“The representation of BDSM relationships in 50 Shades of Grey is inaccurate and that is what makes it dangerous.”
I should first establish that I am in no right an expert on 50 Shades of Grey, on E.L. James, or even on film – but especially, in no quantity am I an expert on bondage, discipline and sadomasochism (BDSM). My lack of expertise in BDSM is a trait I share with a lot of my demographic.
I was born in ‘94, which places me in the fateful era of young women watching Miley Cyrus transition from Disney producers to Terry Richardson. As a generation, we’ve spawned 102 Renesmees in the US alone (to clarify, Renesmee is a name that was purely created by and for Stephanie Meyer’s Twilight franchise). Last year, Katniss (fictional lead character in The Hunger Games) was ranked in the Top 10 baby names of a commercial baby name directory.
The extent of mainstream media’s influence on societal behavior has long been documented and debated.
The statistics I chose are fanciful proof. Naming your child after a fictional character is at most going to result in a family dispute and a few hundred pounds lost on deed-poll name changes – entering into what 50 Shades of Grey presents to be a BDSM relationship however, poses a genuine risk to those, like myself, who are not educated in the world of power-exchange relationships.
Creating great fictional romance comes with great responsibility. A responsibility, I’m told, that has been greatly overlooked by E.L. James and the producers behind the 2014 release of 50 Shades of Grey.
Plot synopsis: Anastasia Steele, the central female in the novel, is stalked, intimidated, isolated and generally controlled by the title character, Mr. Christian Grey, reducing her into blatant hallmarks of the victim in an abusive relationship.
The representation of BDSM relationships in 50 Shades of Grey is inaccurate and that is what makes it dangerous.
Somewhere between E.L. James’ keyboard, the publication of a trilogy, and the recent release of the forthcoming film’s trailer – Christian Grey’s abusive emotional negligence has transformed him into a sexual deity.
Articles have already been published in US News, NY Daily News and The Guardian, amongst countless journalists and bloggers, regarding the abusive hallmarks in this fictional relationship.
“The book is a glaring glamorization of violence against women,” said Amy Bonomi, Chair of the Department of Human Development and Family Studies at Michigan State University.
According to Loveisrespect.org, nearly 1.5 million high school students experience abuse from a dating partner in a single year. One in three adolescents is a victim of physical, sexual, emotional or verbal abuse from a dating partner.
Sexual violence and entertainment are an ethically volatile mix. Unfortunately, there is no denying that it is a highly profitable market – with pornography a $1 billion-plus and growing industry and with over 72 million searches for pornography logged each month.

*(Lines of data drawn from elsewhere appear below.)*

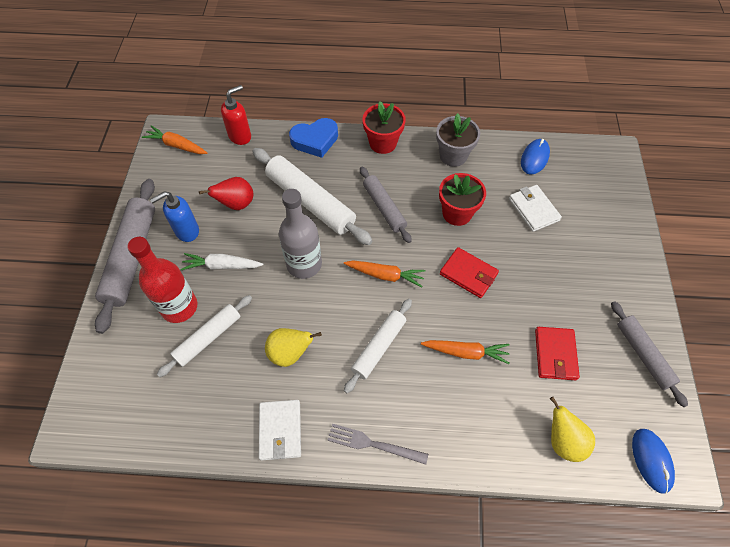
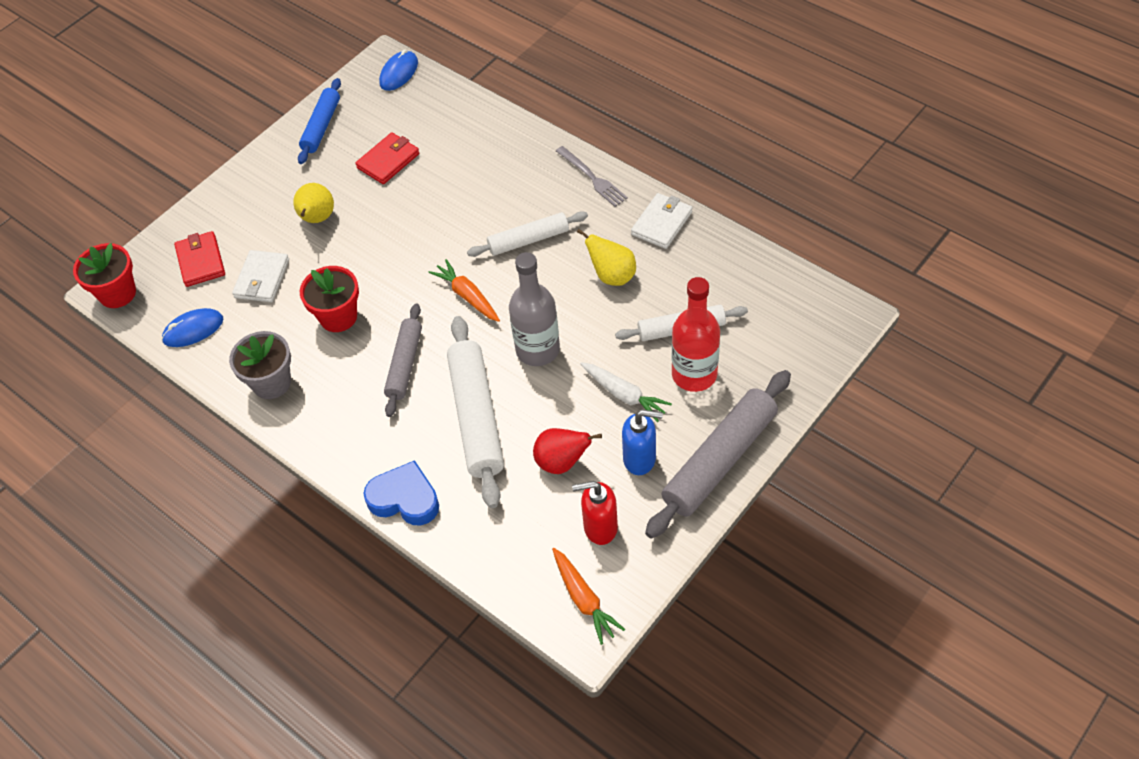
camera: 140 degrees left, 5 degrees down
(240, 136) = (492, 564): red soap dispenser -> red soap dispenser (600, 527)
(383, 143) = (330, 446): red flower pot -> red flower pot (117, 293)
(466, 352) = (458, 198): orange carrot -> none
(468, 274) = (390, 255): red wallet -> red wallet (201, 261)
(563, 440) = (447, 111): yellow pear -> yellow pear (317, 219)
(643, 355) = (321, 126): grey rolling pin -> blue rolling pin

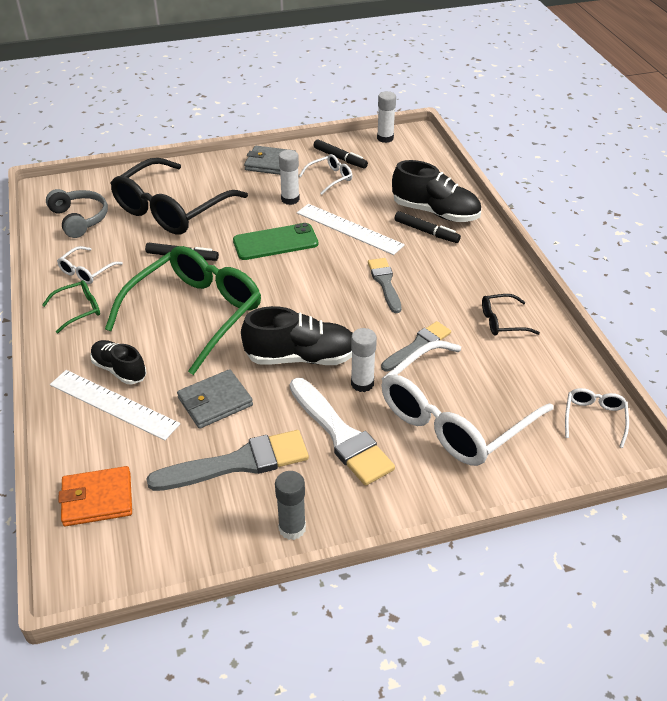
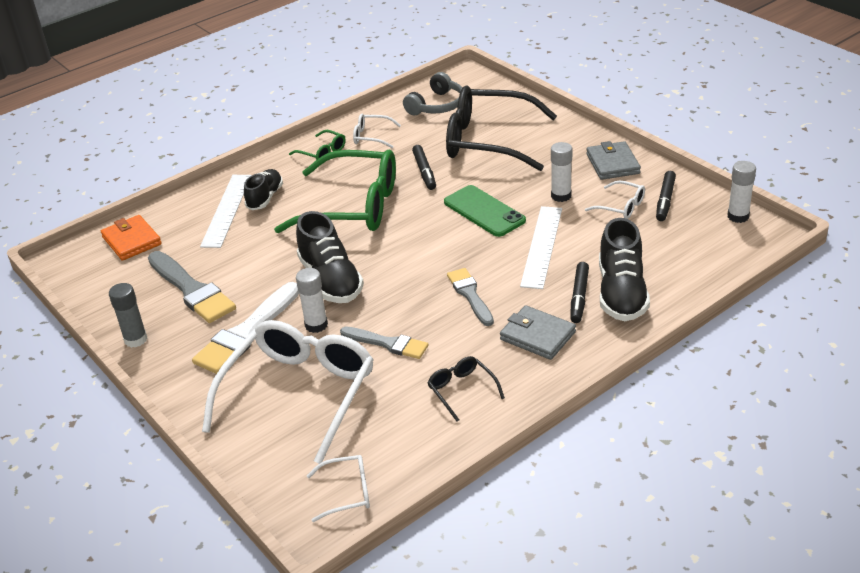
camera: 70 degrees right, 5 degrees down
(215, 402) = (253, 255): grey wallet -> grey wallet (537, 336)
(385, 283) = (470, 295): grey brush -> grey brush turned 75 degrees counterclockwise
(454, 418) = (299, 393): white glasses -> white glasses turned 90 degrees clockwise

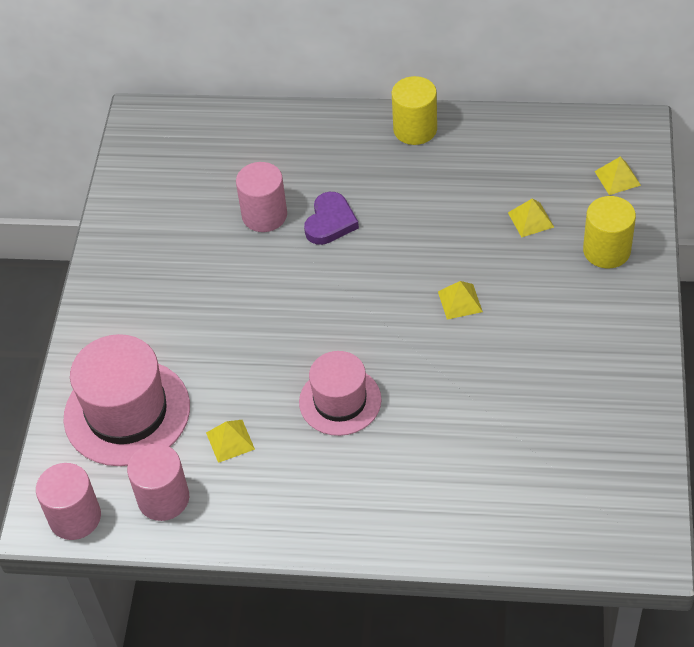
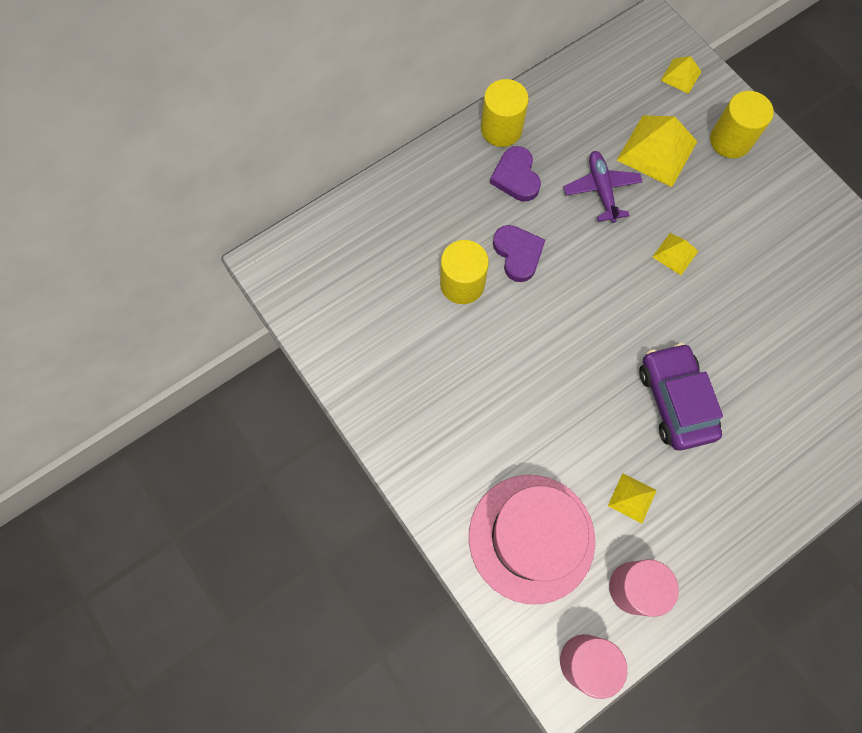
camera: 45 degrees left, 20 degrees up
(264, 215) = (462, 284): pink cylinder -> yellow cylinder
(340, 401) = (675, 400): pink hat -> purple car
(389, 169) = (516, 177): none -> purple heart
(449, 219) = (601, 190): none -> purple plane
(530, 219) = (657, 150): yellow pyramid -> yellow pyramid, size x1.89

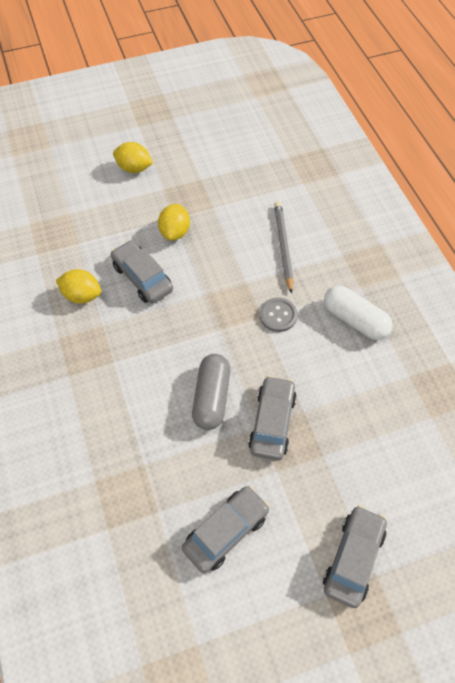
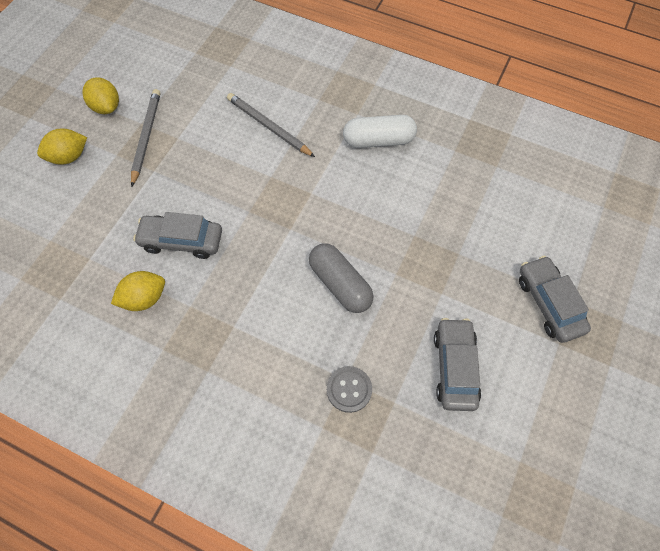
camera: 45 degrees left, 5 degrees up
(175, 232) = (167, 182): yellow lemon -> yellow lemon (106, 107)
(193, 191) = (146, 137): none -> grey pencil
(272, 422) = (402, 262): grey car -> none
(278, 315) = (321, 182): grey button -> grey button (349, 389)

A 2010 study into the aggression and sexual behavior in best-selling pornography videos, published in Sage Journals, found 88.2% of popular pornographic material contained physical aggression towards women. The study is online here.

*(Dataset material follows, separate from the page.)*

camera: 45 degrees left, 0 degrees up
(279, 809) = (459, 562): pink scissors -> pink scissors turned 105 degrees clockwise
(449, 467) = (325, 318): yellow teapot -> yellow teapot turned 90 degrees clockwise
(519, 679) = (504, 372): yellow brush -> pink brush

In short, it appears that studio executives are taking an audience of curious, at-risk youth and introducing a proven mainstream abusive relationship (supporting study to read here) disguised as an erotic BDSM relationship for a box office winner.
Granted – the film has not yet hit the screens – how much can we conclude from a trailer without seeming hysterical?
It doesn’t take much qualitative research to see that BDSM is shrouded by myth, stigma and stereotyping created by pornography and mainstream media — if you have the curiosity, I recommend doing your own Google searches (although probably not in the workplace) so that you can make your own opinions on this franchise for the impending film release.
This was not a singular studio’s pitch, but according to a report by the LA Times, Warner Bros., Sony, Paramount, as well as Mark Wahlberg’s own Production Company, all pitched for the film before Universal and Focus Films secured the rights in March 2012. The profitability of a best selling trilogy will without question make the studios a hefty packet.
Right now I only hope that, should the film assert the studies’ suggestions that the novel has “contributed to a culture that encourages violence”, Focus Films and Universal Studios will donate profits of this franchise to organizations dedicated to the awareness of domestic abuse and support for its victims.
So when I’m asked what I thought about the 50 Shades of Grey trailer, there is no exclusive soundtrack in the world that could reduce my concern for the impact that the impending release of the film will have on impressionable audiences and on the standing of ethical studio film producing.